Biden declares weather emergency for California
U.S. President Joe Biden has declared a state of emergency in the state of California because of the ongoing winter storms. He ordered federal aid late Saturday night for recovery and repair work in the affected regions.
The latest storm in a series swept through already hard-hit California on Saturday with heavy rains causing flooding. Fields and roads were under water in many places, and power lines were damaged.
Around 00:30 on Sunday night (CET), some 20,000 households had no power, according to the website poweroutage.us. "We're not done yet," warned the state's governor, Gavin Newsom, on Saturday after visiting those affected. He urged people to remain "vigilant."
Nearly 26 million Californians remained under flood warnings Saturday evening, according to the U.S. Weather Service (NWS). Tens of thousands of people were called to evacuate their homes.

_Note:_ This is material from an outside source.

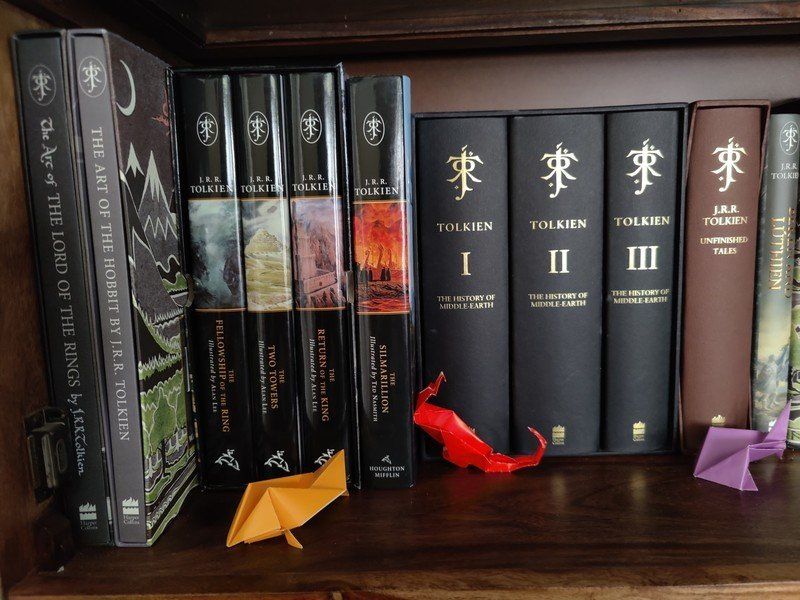
Locate an element on the screen. The width and height of the screenshot is (800, 600). dark red spine on books is located at coordinates (709, 333), (710, 301).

"Catastrophic flooding" was forecast for an area along the Salinas River, a major agricultural region south of the San Francisco metropolitan bay area. The river overflowed its banks in many places, flooding fields, according to a journalist with the AFP news agency.
In the mountains, the precipitation led to heavy snowfall. The authorities warned of avalanche danger.
Suffering the consequences of a decades-long drought, California has been suffering for weeks from winter storms with precipitation and snow as heavy as some areas have not seen in 150 years. In some regions, 50 percent of the average rainfall for an entire year has been recorded in just a few days.
At least 19 people have died in flooding, power outages, mudslides and sinkholes since Dec. 26, the U.S. government said. On Saturday, a new weather front with heavy rain, snow and gusts had hit the coast.